Given matrix $A_{3x3}$ , and $Ax = 0$, $Ax = x$, $Ax = -x$ all have non trivial solutions. How can I prove that $A$ is diagonalizable?
As a start I know that $A$ is not invertible (concluded from $Ax = 0$ has a non trivial solution), the determinant of $A$ is zero. But what does the other information give me?
On
I'm assuming A is defined over a field F with characteristic different from 2.

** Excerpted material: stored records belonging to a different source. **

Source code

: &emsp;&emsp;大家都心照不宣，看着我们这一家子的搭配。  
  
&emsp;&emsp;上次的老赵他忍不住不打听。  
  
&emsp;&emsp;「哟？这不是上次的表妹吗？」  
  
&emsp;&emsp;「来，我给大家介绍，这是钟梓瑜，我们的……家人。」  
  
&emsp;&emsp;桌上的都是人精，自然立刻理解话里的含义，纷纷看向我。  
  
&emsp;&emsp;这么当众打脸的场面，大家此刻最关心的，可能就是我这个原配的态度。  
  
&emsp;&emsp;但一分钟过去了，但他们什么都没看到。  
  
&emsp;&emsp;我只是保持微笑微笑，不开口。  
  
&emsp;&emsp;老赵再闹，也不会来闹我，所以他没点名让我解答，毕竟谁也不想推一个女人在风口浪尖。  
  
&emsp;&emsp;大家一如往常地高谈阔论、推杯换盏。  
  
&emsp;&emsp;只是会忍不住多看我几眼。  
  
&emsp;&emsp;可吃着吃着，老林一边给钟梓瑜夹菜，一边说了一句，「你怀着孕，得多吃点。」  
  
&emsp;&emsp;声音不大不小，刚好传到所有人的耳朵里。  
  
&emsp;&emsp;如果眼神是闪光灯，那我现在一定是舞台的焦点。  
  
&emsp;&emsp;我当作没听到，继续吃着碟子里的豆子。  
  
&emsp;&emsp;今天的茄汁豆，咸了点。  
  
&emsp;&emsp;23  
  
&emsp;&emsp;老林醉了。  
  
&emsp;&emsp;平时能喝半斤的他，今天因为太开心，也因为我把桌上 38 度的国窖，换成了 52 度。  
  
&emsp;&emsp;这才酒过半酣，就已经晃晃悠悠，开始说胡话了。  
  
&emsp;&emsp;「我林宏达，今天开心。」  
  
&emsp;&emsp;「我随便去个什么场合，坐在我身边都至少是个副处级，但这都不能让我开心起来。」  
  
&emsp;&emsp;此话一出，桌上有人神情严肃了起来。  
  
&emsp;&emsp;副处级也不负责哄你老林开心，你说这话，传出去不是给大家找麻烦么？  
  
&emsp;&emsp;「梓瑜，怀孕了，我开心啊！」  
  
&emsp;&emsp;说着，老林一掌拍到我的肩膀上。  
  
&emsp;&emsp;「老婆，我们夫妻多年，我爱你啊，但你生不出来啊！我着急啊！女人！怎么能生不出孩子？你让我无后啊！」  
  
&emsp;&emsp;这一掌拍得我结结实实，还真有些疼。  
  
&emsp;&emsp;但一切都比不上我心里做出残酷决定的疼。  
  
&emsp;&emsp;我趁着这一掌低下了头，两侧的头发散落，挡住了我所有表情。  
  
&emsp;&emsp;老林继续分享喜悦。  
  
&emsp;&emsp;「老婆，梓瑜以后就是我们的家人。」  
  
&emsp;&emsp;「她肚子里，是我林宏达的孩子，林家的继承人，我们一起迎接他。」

The conditions imply that A has eigenvalues 0, 1 and -1, respectively. Different eigenvalues implies that the corresponding eigenvectors are linearly independent. Since A is 3x3, this means that these eigenvectors form a basis of the vector space F^3. Since there is a basis of eigenvectors, A is diagonalizable.
In particular, A is similar to diag(0,1,-1).
On
If eigenvectors $v_1,\dots, v_r$ correspond to distinct eigenvalues $\alpha_1,\dots, \alpha_r$, the set $\bigl\{v_1,\dots, v_r\bigr\}$ is linearly independent.

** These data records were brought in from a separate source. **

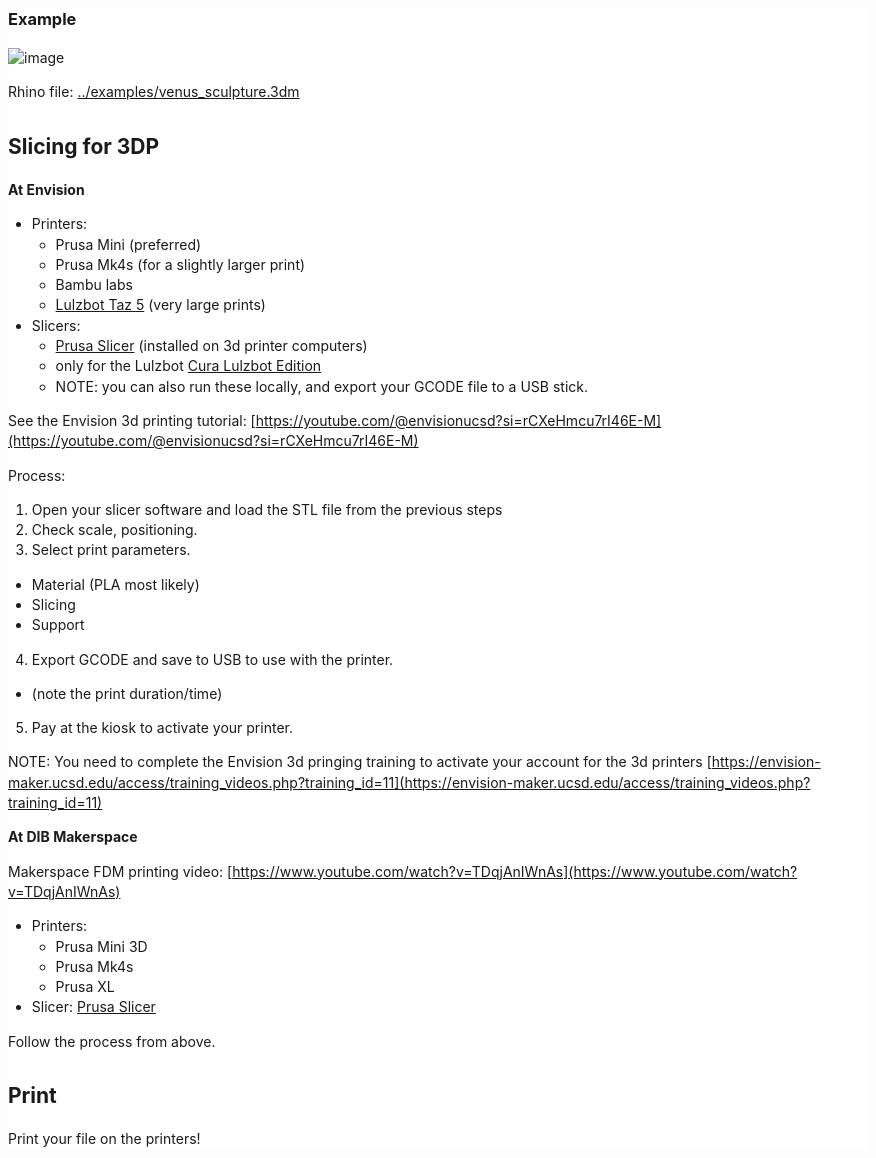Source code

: ### Example
<img width="600" alt="image" src="https://user-images.githubusercontent.com/1598545/191771117-8152421f-1818-4d31-8464-bcbce680bcfb.png">

Rhino file: [../examples/venus_sculpture.3dm](../examples/venus_sculpture.3dm)



## Slicing for 3DP

__At Envision__

- Printers:
  - Prusa Mini (preferred)
  - Prusa Mk4s (for a slightly larger print)
  - Bambu labs
  - [Lulzbot Taz 5](https://lulzbot.com/learn/introducing-the-lulzbot-taz-5) (very large prints)
- Slicers:
  - [Prusa Slicer](https://www.prusa3d.com/page/prusaslicer_424/) (installed on 3d printer computers)
  - only for the Lulzbot [Cura Lulzbot Edition](https://lulzbot.com/support/cura)
  - NOTE: you can also run these locally, and export your GCODE file to a USB stick.

See the Envision 3d printing tutorial: [https://youtube.com/@envisionucsd?si=rCXeHmcu7rI46E-M](https://youtube.com/@envisionucsd?si=rCXeHmcu7rI46E-M)

Process:
1. Open your slicer software and load the STL file from the previous steps
2. Check scale, positioning. 
3. Select print parameters.
  - Material (PLA most likely)
  - Slicing
  - Support
4. Export GCODE and save to USB to use with the printer. 
  - (note the print duration/time)
5. Pay at the kiosk to activate your printer.

NOTE: You need to complete the Envision 3d pringing training to activate your account for the 3d printers [https://envision-maker.ucsd.edu/access/training_videos.php?training_id=11](https://envision-maker.ucsd.edu/access/training_videos.php?training_id=11)

__At DIB Makerspace__

Makerspace FDM printing video: [https://www.youtube.com/watch?v=TDqjAnIWnAs](https://www.youtube.com/watch?v=TDqjAnIWnAs)
- Printers:
  - Prusa Mini 3D
  - Prusa Mk4s
  - Prusa XL
- Slicer: [Prusa Slicer](https://www.prusa3d.com/page/prusaslicer_424/)

Follow the process from above.

## Print

Print your file on the printers!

Hence, if you have $n$ distinct eigenvalues for an $n\times n$ matrix $A$, representing an endomorphism of the space $K^n$ ($K$ denotes the base field), this matrix is diagonalisable to a matrix $D=\operatorname{Diag}(\alpha_1, \dots,\alpha_n) $ in a basis of $n$ eigenvectors.
You have three distinct eigenvalues in a $3\times 3$ matrix. That means that you have three linearly independent eigenvectors in $\Bbb R^3$. In that basis $A$ is diagonal.